The diffusion decoder takes these semantic tokens as guides to reconstruct full images, compensating for lost nuances by generating subtle features. It uses a transformer in diffusion format with flow matching for smooth, quick training toward realistic results. Tokens integrate seamlessly with compressed image latents without adding much computational load, and since semantics are already covered, no heavy text processing is required, saving resources. To better handle intricate scripts like Chinese, a compact encoder called Glyph-byT5 processes character shapes in text areas, embedding them for sharper rendering.
In editing modes, the model preserves original details by conditioning on both semantic tokens and latent representations from source images. It applies a targeted attention mechanism between old and new content to mimic reference styles efficiently, cutting down on processing while maintaining fidelity, similar to techniques in reference-only controls.
After initial training, GLM-Image refines both parts separately using reinforcement learning tailored to their roles. The auto-regressive generator hones broad alignment and appeal through scores on aesthetics, text accuracy via optical recognition, and content logic from vision-language evaluators. The decoder sharpens specifics with metrics for perceptual similarity, further text checks, and a model dedicated to realistic hand depictions, adapting optimization methods suitable for flow-based diffusion.

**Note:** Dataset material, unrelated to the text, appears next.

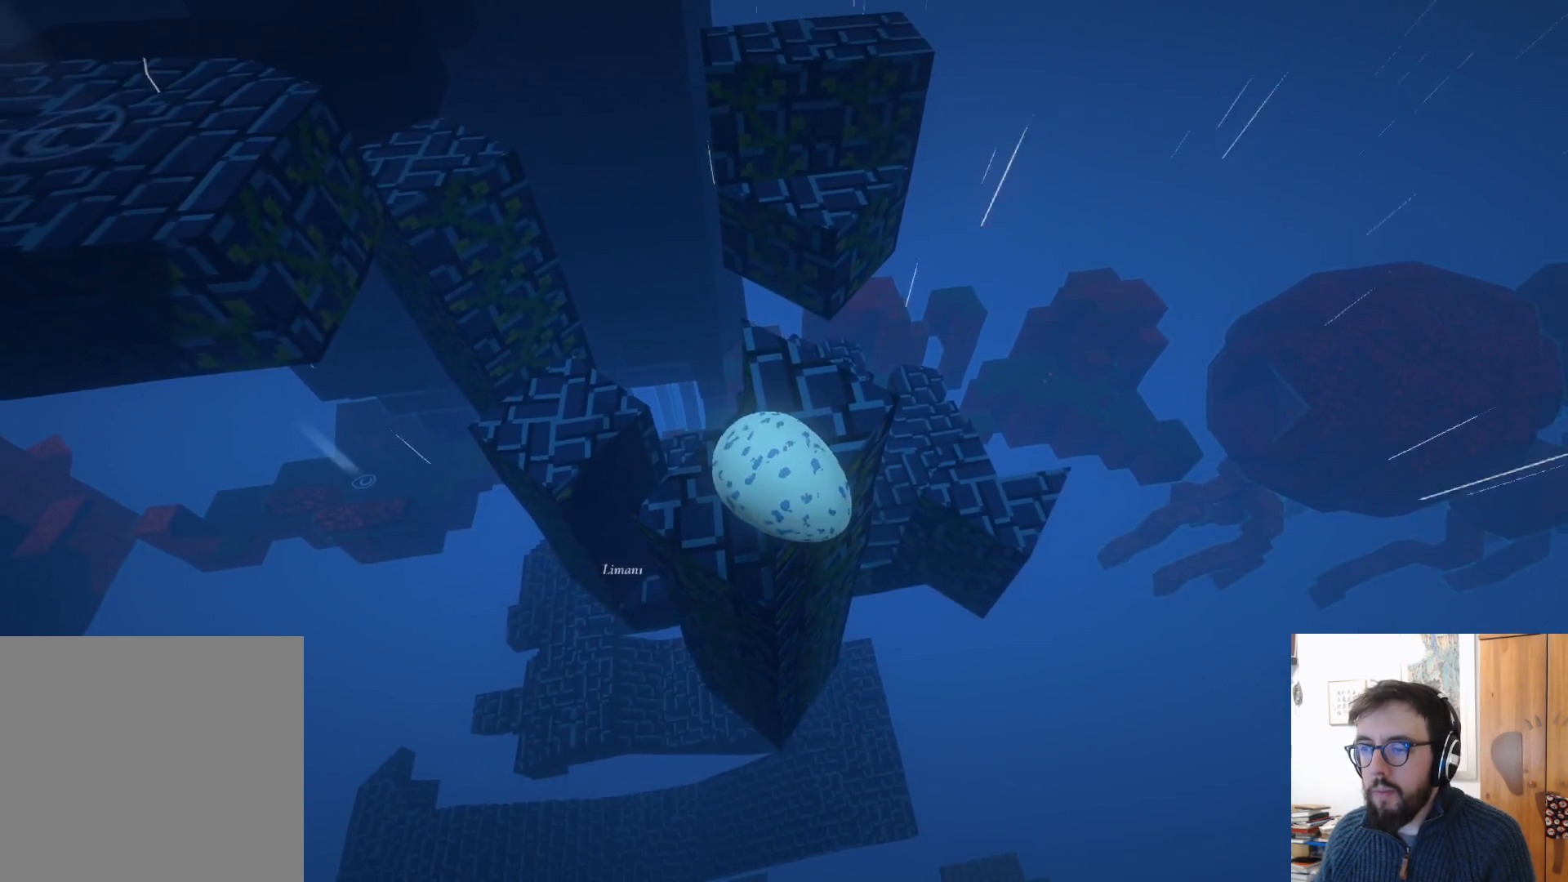
{"buttons": [], "left_stick": "up-right", "right_stick": "center", "events": [[317, "left_stick", "up-right"]]}
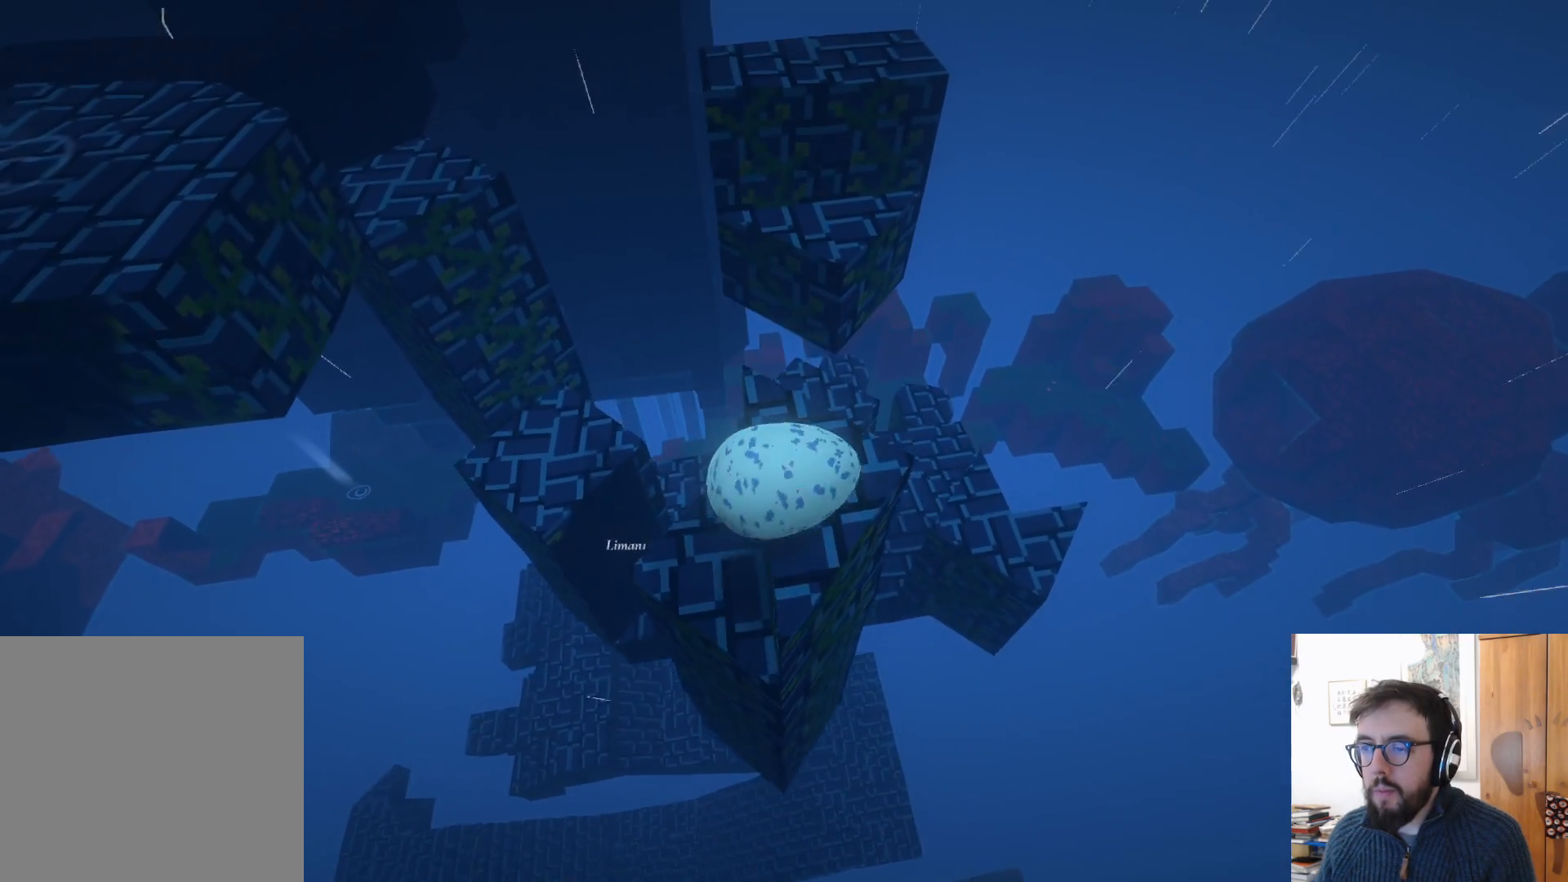
{"buttons": ["A"], "left_stick": "up", "right_stick": "center", "events": [[83, "left_stick", "up"], [483, "A", "down"]]}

On text-focused evaluations like CVTG-2k, GLM-Image leads open-source rivals in metrics such as normalized edit distance and word placement accuracy across multiple zones, outperforming models like Seedream 4.5 and Qwen-Image-2512 in average precision. The LongText-Bench highlights its strength in extended scripts, scoring high in both English and Chinese, trailing only closed-source options but surpassing most peers.
For broader assessments, it holds competitive ground. In OneIG for English prompts, it achieves a solid overall score of 0.528, close to top entries like Nano Banana 2.0 at 0.578, with strong text handling. Chinese prompts see it at 0.511 overall, again near leaders. DPG Bench rates it at 84.78 for detail and positioning, while TIFF Bench gives 81.02 for integrated image-text fidelity, positioning it among reliable performers without dominating every category.
This release advances open tools for image synthesis, particularly where precision matters, and invites developers to explore its capabilities for demanding creative and informational uses.